Credit cards and credit card debt is something that millions of people have to worry about daily. The average household carries little more than $15,000 in credit card debt alone. That is a lot to worry about and manage along with a mortgage, utilities, food and other daily expenses. Many of these households don’t know how to manage their essential bills and payments and get out of debt. With so much debt, there are many different options that credit card holders can choose from. One of the best options is to consider credit card consolidation.
Credit Card Consolidation: Definition and Benefits
Credit card consolidation happens when people decide to gather their outstanding credit card balances, apply for a loan and pay off their credit cards. This does several things for a family that is struggling under the weight of credit card debt.
Those that choose to use credit card consolidation to pay off their credit cards will see an immediate effect on their budget. With so many different payments and different payment amounts being due during the month, most people have a hard time staying on budget. With one loan payment, budgets are easier to manage. There is only one payment due and that payment is normally a fixed amount over a fixed length of time.
Not only will a loan give individuals a fixed amount to pay each month, it will also save money. People with credit card debt have interest constantly accumulating. Once the balances are paid in full, there is only one interest rate that is accumulating.
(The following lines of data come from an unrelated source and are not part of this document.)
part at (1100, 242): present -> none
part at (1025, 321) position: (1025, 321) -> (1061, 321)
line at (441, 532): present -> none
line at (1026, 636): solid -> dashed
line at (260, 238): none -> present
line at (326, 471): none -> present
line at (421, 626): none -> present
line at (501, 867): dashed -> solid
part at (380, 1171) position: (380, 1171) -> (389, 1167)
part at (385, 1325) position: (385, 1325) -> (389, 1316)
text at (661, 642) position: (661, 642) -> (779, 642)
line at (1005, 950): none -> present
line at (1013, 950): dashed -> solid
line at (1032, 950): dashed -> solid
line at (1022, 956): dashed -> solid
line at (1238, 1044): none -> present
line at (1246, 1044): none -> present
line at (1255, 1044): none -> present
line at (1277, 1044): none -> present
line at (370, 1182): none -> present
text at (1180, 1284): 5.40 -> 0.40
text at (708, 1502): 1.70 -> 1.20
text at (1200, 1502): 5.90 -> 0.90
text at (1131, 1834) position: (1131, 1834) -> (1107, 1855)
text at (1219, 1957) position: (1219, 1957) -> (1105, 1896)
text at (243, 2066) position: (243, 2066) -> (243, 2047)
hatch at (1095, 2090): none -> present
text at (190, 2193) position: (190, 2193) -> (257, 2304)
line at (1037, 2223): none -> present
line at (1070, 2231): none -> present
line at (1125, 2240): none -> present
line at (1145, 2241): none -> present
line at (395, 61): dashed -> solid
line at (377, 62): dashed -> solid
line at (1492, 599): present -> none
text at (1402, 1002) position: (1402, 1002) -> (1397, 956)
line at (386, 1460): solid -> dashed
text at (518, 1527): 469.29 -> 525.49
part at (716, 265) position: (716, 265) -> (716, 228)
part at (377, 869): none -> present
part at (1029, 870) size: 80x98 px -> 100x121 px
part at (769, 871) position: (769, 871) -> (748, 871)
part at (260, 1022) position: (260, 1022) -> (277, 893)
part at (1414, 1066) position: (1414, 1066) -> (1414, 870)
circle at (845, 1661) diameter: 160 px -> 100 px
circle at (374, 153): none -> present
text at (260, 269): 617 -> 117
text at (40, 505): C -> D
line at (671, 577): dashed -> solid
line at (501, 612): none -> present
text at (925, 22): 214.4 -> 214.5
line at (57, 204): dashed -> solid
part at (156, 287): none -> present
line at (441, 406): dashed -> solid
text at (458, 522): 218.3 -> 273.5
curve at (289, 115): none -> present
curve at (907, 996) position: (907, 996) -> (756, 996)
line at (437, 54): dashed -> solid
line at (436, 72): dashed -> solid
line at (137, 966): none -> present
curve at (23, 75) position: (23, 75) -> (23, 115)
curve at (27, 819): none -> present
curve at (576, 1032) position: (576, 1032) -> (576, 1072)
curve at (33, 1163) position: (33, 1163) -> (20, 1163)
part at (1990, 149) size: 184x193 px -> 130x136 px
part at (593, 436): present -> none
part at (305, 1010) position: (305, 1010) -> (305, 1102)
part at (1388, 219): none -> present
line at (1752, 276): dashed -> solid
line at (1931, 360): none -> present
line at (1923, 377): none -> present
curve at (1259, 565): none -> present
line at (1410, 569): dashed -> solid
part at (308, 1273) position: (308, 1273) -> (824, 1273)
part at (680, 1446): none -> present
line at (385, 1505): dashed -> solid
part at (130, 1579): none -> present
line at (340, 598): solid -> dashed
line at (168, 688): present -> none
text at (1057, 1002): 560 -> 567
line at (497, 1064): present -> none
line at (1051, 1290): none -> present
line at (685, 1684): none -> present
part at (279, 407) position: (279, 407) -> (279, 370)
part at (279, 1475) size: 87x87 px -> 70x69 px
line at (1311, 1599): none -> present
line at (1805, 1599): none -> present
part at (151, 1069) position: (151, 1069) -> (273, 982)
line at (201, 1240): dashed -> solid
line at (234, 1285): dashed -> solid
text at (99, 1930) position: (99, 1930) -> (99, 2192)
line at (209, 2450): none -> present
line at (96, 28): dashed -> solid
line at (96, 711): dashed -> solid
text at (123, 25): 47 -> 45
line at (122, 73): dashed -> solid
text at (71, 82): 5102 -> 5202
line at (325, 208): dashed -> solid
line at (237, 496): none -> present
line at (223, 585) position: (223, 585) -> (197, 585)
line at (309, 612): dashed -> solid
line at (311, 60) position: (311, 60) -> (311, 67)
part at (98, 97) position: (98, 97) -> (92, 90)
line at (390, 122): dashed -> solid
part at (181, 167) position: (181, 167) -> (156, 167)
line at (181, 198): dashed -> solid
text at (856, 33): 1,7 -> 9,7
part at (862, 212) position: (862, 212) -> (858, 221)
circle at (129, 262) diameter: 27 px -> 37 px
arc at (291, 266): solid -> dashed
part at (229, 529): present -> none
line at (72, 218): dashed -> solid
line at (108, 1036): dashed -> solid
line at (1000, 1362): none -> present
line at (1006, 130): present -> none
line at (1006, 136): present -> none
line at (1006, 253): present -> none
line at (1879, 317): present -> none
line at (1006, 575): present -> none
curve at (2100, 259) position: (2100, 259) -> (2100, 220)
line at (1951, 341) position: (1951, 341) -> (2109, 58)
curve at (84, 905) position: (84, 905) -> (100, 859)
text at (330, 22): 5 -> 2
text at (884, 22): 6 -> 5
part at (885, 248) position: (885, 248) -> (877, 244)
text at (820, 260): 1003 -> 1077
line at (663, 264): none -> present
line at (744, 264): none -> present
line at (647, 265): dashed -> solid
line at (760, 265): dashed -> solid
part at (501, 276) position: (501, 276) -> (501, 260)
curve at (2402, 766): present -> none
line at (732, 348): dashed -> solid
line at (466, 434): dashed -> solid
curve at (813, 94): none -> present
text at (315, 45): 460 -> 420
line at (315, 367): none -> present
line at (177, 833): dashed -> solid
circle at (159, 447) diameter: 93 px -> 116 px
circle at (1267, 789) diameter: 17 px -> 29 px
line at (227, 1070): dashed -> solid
Normally, the interest rate on a consolidation loan is lower than the interest rates on credit cards.
Credit Card Consolidation: How to Do It
Starting a credit card consolidation is easier than most people think. The first thing that needs to happen is for debt holders to get a clear idea of the exact balances that are owed on ALL their credit card. It makes no sense to leave one off and have to continue to make payments in addition to the credit card consolidation loan. Once the total credit card balance amounts have been added and decided, many people add an additional 10-20% on to that amount. This additional amount is normally used to help pay the bills that the credit cards are used for.
Once that goal loan amount has been set, it’s time to start looking for a consolidation loan. These loans can be found with banks, credit unions and other places. It’s best to start looking for a loan with a low interest rate and with a trusted and established company.
Once the loan has been secured and the credit cards balances have been paid, it’s best that the credit cards be put away. There are some people that complete the entire process just to add more debt back onto their credit cards. Many of those that do this hide their credit cards until their consolidation loan is paid in full. Credit card consolidation is an option that has helped many find their way back to financial health.